Frum concedes, as he must, that “Wilson’s gravest failures were in his chosen mission as a peacemaker,” including failing to even attempt in 1916 the sort of mediation of the First World War that Theodore Roosevelt had provided between Russia and Japan in 1905. (Whether this would have worked is hotly contested.) Oddly, given its prominence in our current debates and in Frum’s own worldview, he neglects to mention that Wilson sold out Ukraine to Russia at the peace table in 1919, thinking (wrongly) that keeping Ukraine inside Russia would pull the country away from Bolshevism rather than allow the Bolsheviks to commit genocide there once they had consolidated power. Millions died as a result.

The List Goes On

I could go on. Frum’s enthusiasm for Wilson’s introduction of the income tax and the Federal Reserve is unsullied by questions about the role of the Fed in giving us the Great Depression and the 2008 credit crisis. Frum credits Wilson for appointing the first Jewish justice to the Supreme Court, Louis Brandeis, but neglects to mention that he also saddled Brandeis with Wilson’s former attorney general James McReynolds, a colleague so antisemitic that he would walk out of the room whenever Brandeis spoke. He lauds Wilson as a free trader without mentioning that he signed the Jones Act. He praises Wilson for supporting women’s suffrage, which he did belatedly and reluctantly after having opposed it.

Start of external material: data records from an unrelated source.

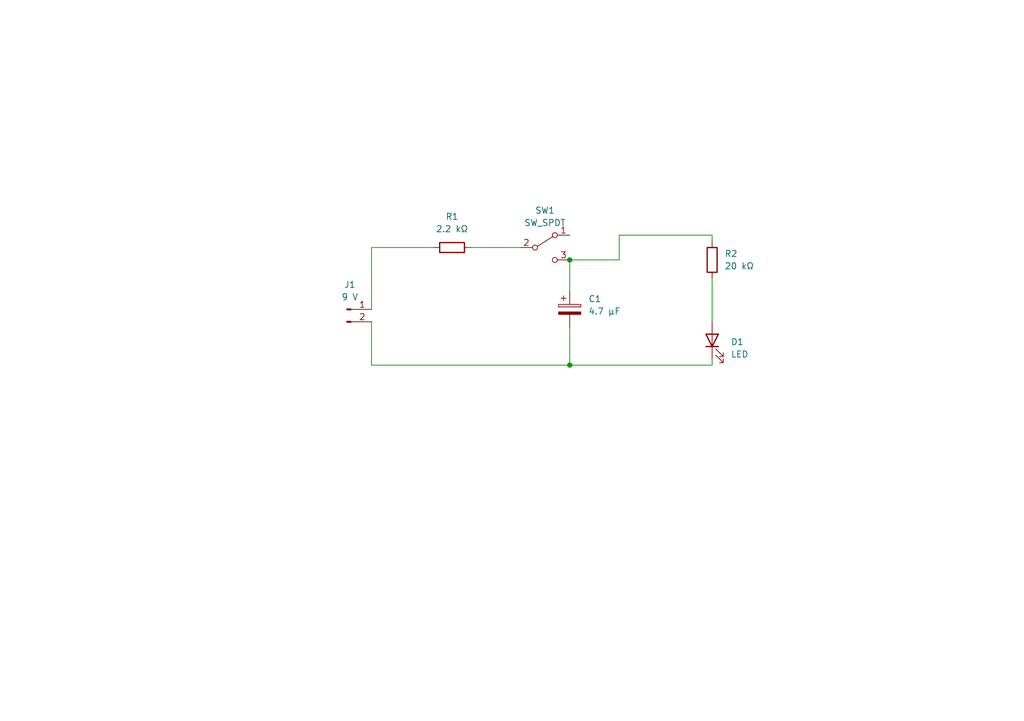
<source format=kicad_sch>
(kicad_sch (version 20211123) (generator eeschema)

  (uuid 2ab67b4e-b0ef-4ffc-9333-b6979e2c3dbe)

  (paper "A5")

  

  (junction (at 116.84 53.34) (diameter 0) (color 0 0 0 0)
    (uuid 94b53c4d-5689-467a-a639-c5bcfb65fdea)
  )
  (junction (at 116.84 74.93) (diameter 0) (color 0 0 0 0)
    (uuid c3f83787-bd35-4093-b5d6-00a06fe77894)
  )

  (wire (pts (xy 76.2 50.8) (xy 88.9 50.8))
    (stroke (width 0) (type default) (color 0 0 0 0))
    (uuid 20bb641c-1bf0-4568-8e9f-dda3bacd89c9)
  )
  (wire (pts (xy 146.05 49.53) (xy 146.05 48.26))
    (stroke (width 0) (type default) (color 0 0 0 0))
    (uuid 2fbb5cce-9d92-4911-9de7-abda3745e40b)
  )
  (wire (pts (xy 116.84 74.93) (xy 146.05 74.93))
    (stroke (width 0) (type default) (color 0 0 0 0))
    (uuid 49a89e6f-e895-47a3-b780-b72cee887aac)
  )
  (wire (pts (xy 96.52 50.8) (xy 106.68 50.8))
    (stroke (width 0) (type default) (color 0 0 0 0))
    (uuid 4cf319f0-4f45-4f1f-a6c2-a0127769dcec)
  )
  (wire (pts (xy 127 53.34) (xy 116.84 53.34))
    (stroke (width 0) (type default) (color 0 0 0 0))
    (uuid 5d0ac3cc-c70a-480f-bd1e-33d5fd5e3b2a)
  )
  (wire (pts (xy 76.2 63.5) (xy 76.2 50.8))
    (stroke (width 0) (type default) (color 0 0 0 0))
    (uuid 85da45d0-ad08-4cd1-8cd9-691a8eaab429)
  )
  (wire (pts (xy 146.05 57.15) (xy 146.05 66.04))
    (stroke (width 0) (type default) (color 0 0 0 0))
    (uuid 8bfb169f-d2d9-45a9-86e1-50648c39a5a8)
  )
  (wire (pts (xy 116.84 67.31) (xy 116.84 74.93))
    (stroke (width 0) (type default) (color 0 0 0 0))
    (uuid 8e34f71f-5ab6-4a97-9553-6cf7416d82a2)
  )
  (wire (pts (xy 116.84 74.93) (xy 76.2 74.93))
    (stroke (width 0) (type default) (color 0 0 0 0))
    (uuid 980dff1e-8d11-4253-8d61-dc3e74f0524e)
  )
  (wire (pts (xy 146.05 48.26) (xy 127 48.26))
    (stroke (width 0) (type default) (color 0 0 0 0))
    (uuid cd0c18e0-6522-4c57-b013-130ac95f50b2)
  )
  (wire (pts (xy 146.05 73.66) (xy 146.05 74.93))
    (stroke (width 0) (type default) (color 0 0 0 0))
    (uuid ec7aba68-1246-411a-9c69-db2713de0f20)
  )
  (wire (pts (xy 127 48.26) (xy 127 53.34))
    (stroke (width 0) (type default) (color 0 0 0 0))
    (uuid f0bab4a8-b747-4c45-9145-ffd7e574e0fb)
  )
  (wire (pts (xy 116.84 53.34) (xy 116.84 59.69))
    (stroke (width 0) (type default) (color 0 0 0 0))
    (uuid f172c720-d139-4804-9f37-2fc343158115)
  )
  (wire (pts (xy 76.2 74.93) (xy 76.2 66.04))
    (stroke (width 0) (type default) (color 0 0 0 0))
    (uuid fa019471-3793-47a5-925f-2bfc615594d2)
  )

  (symbol (lib_id "Device:R") (at 92.71 50.8 90) (unit 1)
    (in_bom yes) (on_board yes) (fields_autoplaced)
    (uuid 234dcafc-968f-45ab-8806-032ac575ebc2)
    (property "Reference" "R1" (id 0) (at 92.71 44.45 90))
    (property "Value" "2.2 kΩ" (id 1) (at 92.71 46.99 90))
    (property "Footprint" "" (id 2) (at 92.71 52.578 90)
      (effects (font (size 1.27 1.27)) hide)
    )
    (property "Datasheet" "~" (id 3) (at 92.71 50.8 0)
      (effects (font (size 1.27 1.27)) hide)
    )
    (pin "1" (uuid d6ded283-276e-4829-896d-4a31ffccce6a))
    (pin "2" (uuid f126b341-7032-404a-9bf4-d034e07e5be0))
  )

  (symbol (lib_id "Switch:SW_SPDT") (at 111.76 50.8 0) (unit 1)
    (in_bom yes) (on_board yes) (fields_autoplaced)
    (uuid 36f429f3-6955-4149-abb1-521d0df2f876)
    (property "Reference" "SW1" (id 0) (at 111.76 43.18 0))
    (property "Value" "SW_SPDT" (id 1) (at 111.76 45.72 0))
    (property "Footprint" "" (id 2) (at 111.76 50.8 0)
      (effects (font (size 1.27 1.27)) hide)
    )
    (property "Datasheet" "~" (id 3) (at 111.76 50.8 0)
      (effects (font (size 1.27 1.27)) hide)
    )
    (pin "1" (uuid 2ded4701-dc77-48d8-8a35-1dc77d6217cc))
    (pin "2" (uuid b5d47254-55ed-4c84-90fe-cba3998e60b0))
    (pin "3" (uuid f373e5a5-a9c6-49b0-b2c6-9ead488744a7))
  )

  (symbol (lib_id "Device:LED") (at 146.05 69.85 90) (unit 1)
    (in_bom yes) (on_board yes) (fields_autoplaced)
    (uuid 491a4be5-ea9e-48d3-af88-f65e099cdb78)
    (property "Reference" "D1" (id 0) (at 149.86 70.1674 90)
      (effects (font (size 1.27 1.27)) (justify right))
    )
    (property "Value" "LED" (id 1) (at 149.86 72.7074 90)
      (effects (font (size 1.27 1.27)) (justify right))
    )
    (property "Footprint" "" (id 2) (at 146.05 69.85 0)
      (effects (font (size 1.27 1.27)) hide)
    )
    (property "Datasheet" "~" (id 3) (at 146.05 69.85 0)
      (effects (font (size 1.27 1.27)) hide)
    )
    (pin "1" (uuid 99c9569f-ced1-4fa7-b7ac-27bdff9392d4))
    (pin "2" (uuid c3999b77-7de6-47cd-9903-74bb3c11dff1))
  )

  (symbol (lib_id "Device:R") (at 146.05 53.34 0) (unit 1)
    (in_bom yes) (on_board yes) (fields_autoplaced)
    (uuid 7e4e9af1-b4a6-454b-b0f8-6e227eec4410)
    (property "Reference" "R2" (id 0) (at 148.59 52.0699 0)
      (effects (font (size 1.27 1.27)) (justify left))
    )
    (property "Value" "20 kΩ" (id 1) (at 148.59 54.6099 0)
      (effects (font (size 1.27 1.27)) (justify left))
    )
    (property "Footprint" "" (id 2) (at 144.272 53.34 90)
      (effects (font (size 1.27 1.27)) hide)
    )
    (property "Datasheet" "~" (id 3) (at 146.05 53.34 0)
      (effects (font (size 1.27 1.27)) hide)
    )
    (pin "1" (uuid 1695c3ac-5df5-4d3c-acdc-93c72065e688))
    (pin "2" (uuid 0ddf45f0-f97c-42b4-b167-c867c1b56771))
  )

  (symbol (lib_id "Connector:Conn_01x02_Male") (at 71.12 63.5 0) (unit 1)
    (in_bom yes) (on_board yes) (fields_autoplaced)
    (uuid e4e7849e-baf5-420a-8894-d70cd2b2a19b)
    (property "Reference" "J1" (id 0) (at 71.755 58.42 0))
    (property "Value" "9 V" (id 1) (at 71.755 60.96 0))
    (property "Footprint" "" (id 2) (at 71.12 63.5 0)
      (effects (font (size 1.27 1.27)) hide)
    )
    (property "Datasheet" "~" (id 3) (at 71.12 63.5 0)
      (effects (font (size 1.27 1.27)) hide)
    )
    (pin "1" (uuid 59e42cf4-426a-42c0-bd71-db7eee363280))
    (pin "2" (uuid 4bcbd65f-bf8a-45c6-9843-7ccb609a4d42))
  )

  (symbol (lib_id "Device:C_Polarized") (at 116.84 63.5 0) (unit 1)
    (in_bom yes) (on_board yes) (fields_autoplaced)
    (uuid e844f9d1-38e6-4050-907e-aaa48e9a39ec)
    (property "Reference" "C1" (id 0) (at 120.65 61.3409 0)
      (effects (font (size 1.27 1.27)) (justify left))
    )
    (property "Value" "4.7 µF" (id 1) (at 120.65 63.8809 0)
      (effects (font (size 1.27 1.27)) (justify left))
    )
    (property "Footprint" "" (id 2) (at 117.8052 67.31 0)
      (effects (font (size 1.27 1.27)) hide)
    )
    (property "Datasheet" "~" (id 3) (at 116.84 63.5 0)
      (effects (font (size 1.27 1.27)) hide)
    )
    (pin "1" (uuid fea7b2bb-6b6f-484b-90b1-f3ca60f96fe6))
    (pin "2" (uuid 23b85cef-f595-4422-9b87-c897e921921a))
  )

  (sheet_instances
    (path "/" (page "1"))
  )

  (symbol_instances
    (path "/e844f9d1-38e6-4050-907e-aaa48e9a39ec"
      (reference "C1") (unit 1) (value "4.7 µF") (footprint "")
    )
    (path "/491a4be5-ea9e-48d3-af88-f65e099cdb78"
      (reference "D1") (unit 1) (value "LED") (footprint "")
    )
    (path "/e4e7849e-baf5-420a-8894-d70cd2b2a19b"
      (reference "J1") (unit 1) (value "9 V") (footprint "")
    )
    (path "/234dcafc-968f-45ab-8806-032ac575ebc2"
      (reference "R1") (unit 1) (value "2.2 kΩ") (footprint "")
    )
    (path "/7e4e9af1-b4a6-454b-b0f8-6e227eec4410"
      (reference "R2") (unit 1) (value "20 kΩ") (footprint "")
    )
    (path "/36f429f3-6955-4149-abb1-521d0df2f876"
      (reference "SW1") (unit 1) (value "SW_SPDT") (footprint "")
    )
  )
)

</source>
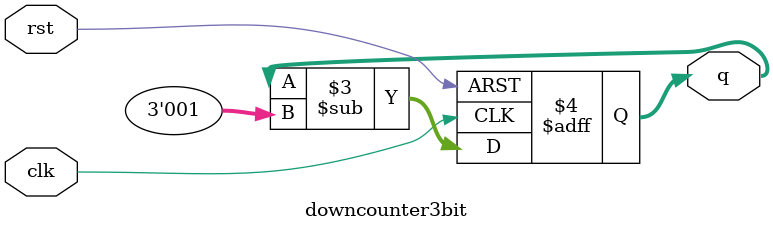
<source format=v>
module downcounter3bit (clk,rst,q);
    input clk,rst;
    output reg [2:0]q;

    always @(negedge rst, posedge clk)
    if (!rst)
    q=3'b000;
    else
    q= q - 3'b001;
endmodule
</source>
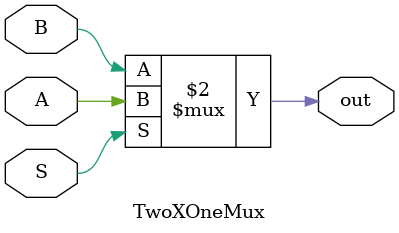
<source format=v>
`timescale 1ns / 1ps


module TwoXOneMux(input A, input B, input S, output out);
    assign out = (S==1'b1)? A : B;
endmodule

</source>
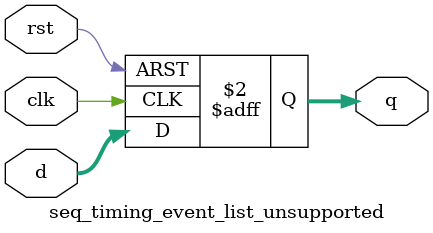
<source format=sv>

module seq_timing_event_list_unsupported(
  input logic clk,
  input logic rst,
  input logic [7:0] d,
  output logic [7:0] q
);
  // Unsupported timing extraction case: event list contains multiple events.
  always_ff @(posedge clk or posedge rst) begin
    if (rst) q <= 8'h00;
    else q <= d;
  end
endmodule

</source>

Walter Weyl, writing in the pro-Wilson New Republic in 1919, described Wilson’s approach:

This simple faith of Mr. Wilson in his Fourteen Points, unexplained and unelaborated, was due, I believe, to the invincible abstractness of his mind. He seems to see the world in abstractions. To him railroad cars are not railroad cars but a gray, generalized thing called Transportation; people are not men and women, corporeal, gross, very human beings, but Humanity — Humanity very much in the abstract. In his political thinking and propaganda, Mr. Wilson cuts away all the complex qualities which things possess in real life in order to fasten upon one single characteristic, and thus he creates a clear but over-simple and unreal formula. . . .

His thinking rarely concerns itself with concrete differences; it is never a quantitative thinking; it is never inductive. And this abstractness of Mr. Wilson is part of a curiously a priori metaphysical idealism. His world stands firmly on its head, Ideas do not rest upon facts but facts on ideas. Moral and laws are not created out of the rub and wear of men and societies but are things innate, uncreated, immutable, absolute and simple; and human relations arise out of them.

Wilson was, in this respect, the perfect exemplar of the ivory-tower intellectual and the gray bureaucrat who moves around real-world human beings like so many pieces on a game board, oblivious to the cost. As a Ph.D. scholar, a university administrator, and himself a periodic contributor to the Atlantic, his ascent to power and his capacity for imposing change on the American system and the world appeals naturally to the sorts of people who share his credentials and his limitations. His class has done no better in managing a pandemic and a dangerous world in the 21st century than Wilson himself did.

We should keep Wilson canceled not because we lack mercy toward the past but because we still have some for the future. The last sort of hero America needs is the man who seems good in theory but was dreadful and inhuman in practice.